I tried to square what I was seeing with what I knew: St. Michael’s is one of the many hundreds – actually, thousands – of American colleges that struggle for long-term survival. St. Mike’s is always sweating it. The college’s finances are tuition-driven (it has a tiny endowment), so it has to worry about the perfect-storm confluence of (1) rising tuition, (2) rising concerns among the public about whether a college education will “pay off,” and (3) a declining number of college-age students in New England, the region from which the college principally draws. [Below, McCarthy Arts Center at SMC.]
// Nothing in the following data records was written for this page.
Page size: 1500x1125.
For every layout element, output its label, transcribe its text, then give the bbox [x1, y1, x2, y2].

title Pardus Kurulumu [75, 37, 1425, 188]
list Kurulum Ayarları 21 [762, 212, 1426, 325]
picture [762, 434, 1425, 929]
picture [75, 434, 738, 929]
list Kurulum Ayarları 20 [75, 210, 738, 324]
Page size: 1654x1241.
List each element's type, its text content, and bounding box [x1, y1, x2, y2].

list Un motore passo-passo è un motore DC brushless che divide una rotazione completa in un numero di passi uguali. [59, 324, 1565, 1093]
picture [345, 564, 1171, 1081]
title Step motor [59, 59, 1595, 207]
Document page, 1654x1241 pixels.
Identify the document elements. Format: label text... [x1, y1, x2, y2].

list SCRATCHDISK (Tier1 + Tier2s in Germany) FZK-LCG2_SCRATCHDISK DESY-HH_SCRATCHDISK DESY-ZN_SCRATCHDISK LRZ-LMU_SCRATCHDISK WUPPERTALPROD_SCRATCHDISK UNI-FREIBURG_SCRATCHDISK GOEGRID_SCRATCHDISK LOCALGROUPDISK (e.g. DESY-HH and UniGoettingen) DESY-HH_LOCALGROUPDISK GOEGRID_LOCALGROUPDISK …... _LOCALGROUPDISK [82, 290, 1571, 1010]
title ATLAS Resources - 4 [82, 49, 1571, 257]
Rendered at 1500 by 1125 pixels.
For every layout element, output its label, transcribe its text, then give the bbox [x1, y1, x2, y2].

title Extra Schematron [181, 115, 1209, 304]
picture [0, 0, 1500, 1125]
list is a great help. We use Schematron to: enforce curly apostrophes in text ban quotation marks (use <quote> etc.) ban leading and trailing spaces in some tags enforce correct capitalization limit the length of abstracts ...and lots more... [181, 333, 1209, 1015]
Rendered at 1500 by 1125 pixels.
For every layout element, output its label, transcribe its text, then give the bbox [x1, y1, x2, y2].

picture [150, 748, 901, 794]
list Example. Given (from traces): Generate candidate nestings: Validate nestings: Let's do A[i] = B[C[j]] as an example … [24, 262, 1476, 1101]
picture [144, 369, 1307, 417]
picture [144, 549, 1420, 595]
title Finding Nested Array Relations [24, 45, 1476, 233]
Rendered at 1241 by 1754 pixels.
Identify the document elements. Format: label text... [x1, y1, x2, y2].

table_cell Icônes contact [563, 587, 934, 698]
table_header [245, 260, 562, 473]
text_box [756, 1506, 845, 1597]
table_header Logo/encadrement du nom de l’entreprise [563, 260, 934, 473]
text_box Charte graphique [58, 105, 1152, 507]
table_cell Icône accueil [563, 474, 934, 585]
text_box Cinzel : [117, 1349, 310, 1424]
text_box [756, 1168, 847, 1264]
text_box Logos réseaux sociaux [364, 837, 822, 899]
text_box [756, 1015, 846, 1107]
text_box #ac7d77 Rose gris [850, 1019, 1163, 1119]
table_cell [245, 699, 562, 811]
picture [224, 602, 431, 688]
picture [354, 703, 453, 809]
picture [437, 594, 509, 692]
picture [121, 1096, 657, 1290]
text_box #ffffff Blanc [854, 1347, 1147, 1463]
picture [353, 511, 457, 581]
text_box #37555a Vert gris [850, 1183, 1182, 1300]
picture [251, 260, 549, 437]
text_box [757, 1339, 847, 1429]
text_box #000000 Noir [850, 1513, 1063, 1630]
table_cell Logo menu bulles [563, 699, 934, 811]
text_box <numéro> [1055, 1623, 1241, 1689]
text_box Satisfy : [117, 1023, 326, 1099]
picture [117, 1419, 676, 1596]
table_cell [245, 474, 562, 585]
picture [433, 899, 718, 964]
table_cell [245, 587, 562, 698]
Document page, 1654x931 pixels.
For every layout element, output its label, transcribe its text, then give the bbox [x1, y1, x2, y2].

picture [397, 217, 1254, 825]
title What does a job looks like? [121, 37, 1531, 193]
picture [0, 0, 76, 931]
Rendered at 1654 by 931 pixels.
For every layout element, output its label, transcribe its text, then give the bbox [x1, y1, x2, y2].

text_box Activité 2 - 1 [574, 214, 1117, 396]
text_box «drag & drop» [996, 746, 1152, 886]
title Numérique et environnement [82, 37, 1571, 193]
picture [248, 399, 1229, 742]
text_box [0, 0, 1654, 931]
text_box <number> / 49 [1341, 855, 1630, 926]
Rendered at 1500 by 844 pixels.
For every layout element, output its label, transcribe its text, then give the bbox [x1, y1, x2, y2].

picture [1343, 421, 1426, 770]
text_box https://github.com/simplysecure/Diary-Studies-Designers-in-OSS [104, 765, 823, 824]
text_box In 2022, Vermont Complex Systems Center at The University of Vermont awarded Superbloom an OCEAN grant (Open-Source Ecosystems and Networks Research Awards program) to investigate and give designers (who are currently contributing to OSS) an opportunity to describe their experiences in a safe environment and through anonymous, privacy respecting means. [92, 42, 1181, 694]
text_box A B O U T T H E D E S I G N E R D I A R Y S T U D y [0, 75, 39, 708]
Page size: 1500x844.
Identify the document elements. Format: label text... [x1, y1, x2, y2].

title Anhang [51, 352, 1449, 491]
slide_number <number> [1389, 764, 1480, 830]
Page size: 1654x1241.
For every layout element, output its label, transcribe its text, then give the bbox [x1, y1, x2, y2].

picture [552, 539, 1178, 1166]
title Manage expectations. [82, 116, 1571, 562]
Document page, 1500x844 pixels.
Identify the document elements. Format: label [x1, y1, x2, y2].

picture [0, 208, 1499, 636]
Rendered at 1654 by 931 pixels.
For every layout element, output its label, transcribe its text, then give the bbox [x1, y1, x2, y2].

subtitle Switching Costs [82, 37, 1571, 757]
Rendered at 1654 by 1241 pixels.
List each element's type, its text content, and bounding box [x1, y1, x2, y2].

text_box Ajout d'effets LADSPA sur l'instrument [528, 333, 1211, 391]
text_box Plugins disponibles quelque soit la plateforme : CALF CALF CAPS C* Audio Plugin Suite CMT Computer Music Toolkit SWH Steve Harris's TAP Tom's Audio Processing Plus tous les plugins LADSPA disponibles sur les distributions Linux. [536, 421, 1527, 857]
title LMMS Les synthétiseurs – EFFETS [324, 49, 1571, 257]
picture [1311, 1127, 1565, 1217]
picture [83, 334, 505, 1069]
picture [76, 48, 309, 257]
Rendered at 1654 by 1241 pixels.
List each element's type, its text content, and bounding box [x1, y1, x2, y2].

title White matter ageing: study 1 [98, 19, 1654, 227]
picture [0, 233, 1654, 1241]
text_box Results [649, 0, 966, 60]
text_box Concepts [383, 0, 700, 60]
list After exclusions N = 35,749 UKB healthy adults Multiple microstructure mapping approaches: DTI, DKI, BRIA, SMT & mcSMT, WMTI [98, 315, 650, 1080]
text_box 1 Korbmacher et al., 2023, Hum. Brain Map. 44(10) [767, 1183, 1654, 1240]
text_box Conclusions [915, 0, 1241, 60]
But students keep coming. Why? The college says they’re attracted by several things: the strong social-justice ethos at SMC and a multi-faceted program of volunteerism, which gets participation from more than 70 percent (!) of the college’s students; its longstanding and wildly successfulNOLS-like wilderness training and leadership program; and a Fire and Rescue Squad, which, with its own vehicles and building (photo below), has become the rescue squad of choice for the neighboring community of Colchester and much of Chittenden County.
Moreover, the college’s Catholic heritage, while taken seriously, does not overwhelm the place. A spirit of religiosity is less dominant than the ethos of the Edmundite order, which emphasizes caring, outreach, and service to the poor. It’s a mission that seems to animate the students at St. Mike’s, propelling them out into the needy communities of the Burlington area.
All told, thousands of students from the Burlington area colleges are heavily involved in volunteer activities and community service, working with immigrant refugees, struggling elementary schools, community gardens, Boys and Girls clubs, homeless shelters, soup kitchens, and the like.
There’s an intriguing chicken-or-egg kind of question that emerges when you look closely at Burlington and its colleges: is the distinctive character of this small city a consequence of the college’s presence and contributions, or is there something intrinsic and native to the city and its residents (an earthy, Bohemian temperament?) that imparts to the colleges their special flavor? People smarter than I might be able to answer that. I can’t. But even I can see that there is a remarkable symbiosis that enriches the city and its colleges and infuses both with a strong sense of community (about which Jim will be writing more soon). The dominant values of the townsfolk give the colleges a special vibe that gets magnified on campus and then shot back out through the larger community in various ways.